Desde el principio de los años 90, muchos laboratorios han estado analizando el genoma completo de varias especies tales como bacterias, levaduras, ratones y seres humanos. Durante estos esfuerzos de colaboración, se han generado cantidades enormes de datos los cuales se recogen y se almacenan en grandes base de datos, la mayoría de las cuales son publicadas y accesibles.
Además de recopilar todos estos datos, es necesario comparar estas secuencias de nucleótidos o de aminoácidos a las semejanzas y a las diferencias de cada hallazgo. Puesto que no es muy conveniente comparar las secuencias de varios (cientos) nucleótidos o aminoácidos de manera manual, varias técnicas de cómputo fueron desarrolladas para solucionar este problema. Además, éstos tienen menos errores que un acercamiento de manera manual. El uso de técnicas de cómputo para analizar datos biológicos se refiere como Biocomputing o Biocomputación.
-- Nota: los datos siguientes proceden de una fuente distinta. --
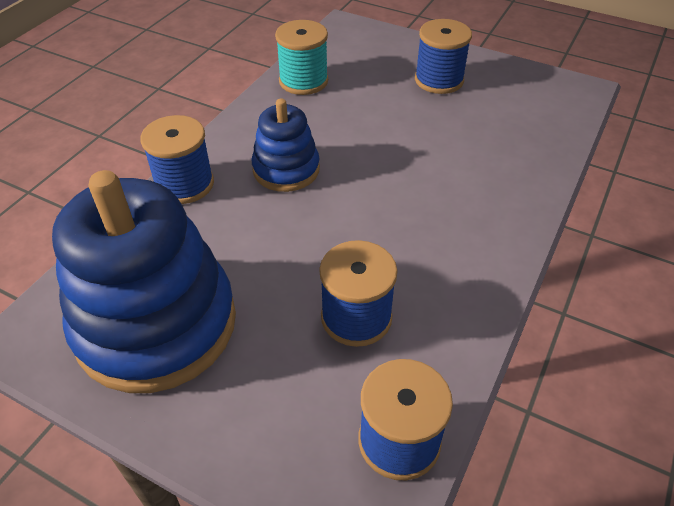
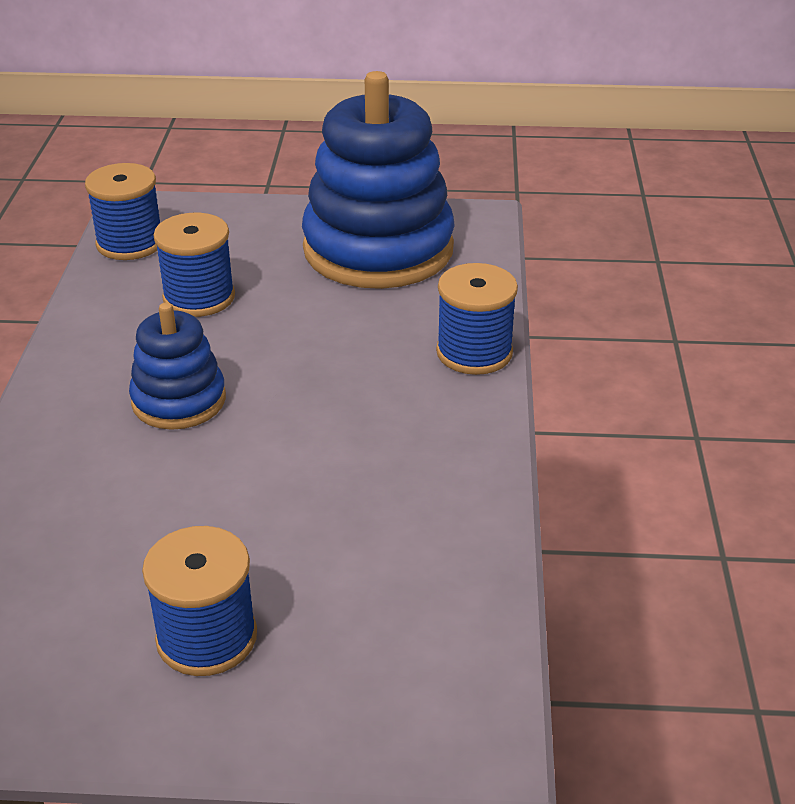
camera: 155 degrees right, 10 degrees down
(286, 169) = (366, 403): blue stacking toy -> blue stacking toy (179, 400)
(303, 81) = (451, 551): turquoise spool -> none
Con el incremento en complejidad y capacidad tanto de las computadoras como de las técnicas de investigación, se necesitan "puentes" humanos que puedan entender ambas disciplinas y sean capaces de comunicarse con los expertos de los dos campos.
Históricamente, el uso de los ordenadores para resolver cuestiones biológicas comenzó con el desarrollo de algoritmos y su aplicación en el entendimiento de las interacciones de los procesos biológicos y las relaciones filogenéticas entre diversos organismos. El incremento exponencial en la cantidad de secuencias disponibles, así como la complejidad de las técnicas que emplean los ordenadores para la adquisición y análisis de datos, han servido para la expansión de la bioinformática.

¿Que es la Bioinformática?



La Bioinformática es el campo de la ciencia en donde la biología, la informática y la tecnología se fusionan en una sola disciplina. Última meta: descubrimiento de nuevas penetraciones biológicas así como crear una perspectiva global que permita analizar los principios de unificación en Biología. Dentro de bioinformática, existen tres subdisciplinas: a) El desarrollo de nuevos algoritmos y estadísticas para establecer relaciones entre miembros de grandes grupos de datos. b) El análisis y al interpretación de varios tipos de datos incluyendo secuencias de nucleótidos y aminoácidos, dominios proteicos y estructuras de proteínas. c) El desarrollo y la implementación de herramientas que permitan acceso y manejo eficientes de diferenctes tipos de información. Los avances de la biología molecular permiten la generación de una gran cantidad de inforamción cuyo análisis requiere el uso de herramientas de cálculo altamente especializadas. Desarrollar estas herramientas tiene por nombre bioinformática y es considerada una de las grandes revoluciones en la biología y la computación. La bioinformática, ha tenido expansión notoria en sus aplicaciones los últimos cinco (5) años. Esta disciplina está siendo aplicada en problemas que implican evaluar y entender la dispersión yla variación de marcadores genéticos, modelaje molecular, genómica, proteómica, y minería de datos biológicos. Se pueden citar ejemplo de aplicaciones en medicina forense, antropología, manejo y control de plagas, conservación, desarrollo de vacunas y drogas, mejoramiento genético de animales y plantas, entre otros. El país ha contado con pocos recursos bien formados que permitan realmente abordar los problemas genéticos poblacionaes y de sistemática molecular relacionados con a´reas como la epidemiología, la conservación y manejo de la biodiversidad, la biotecnología y las ciencias biomédicas en general.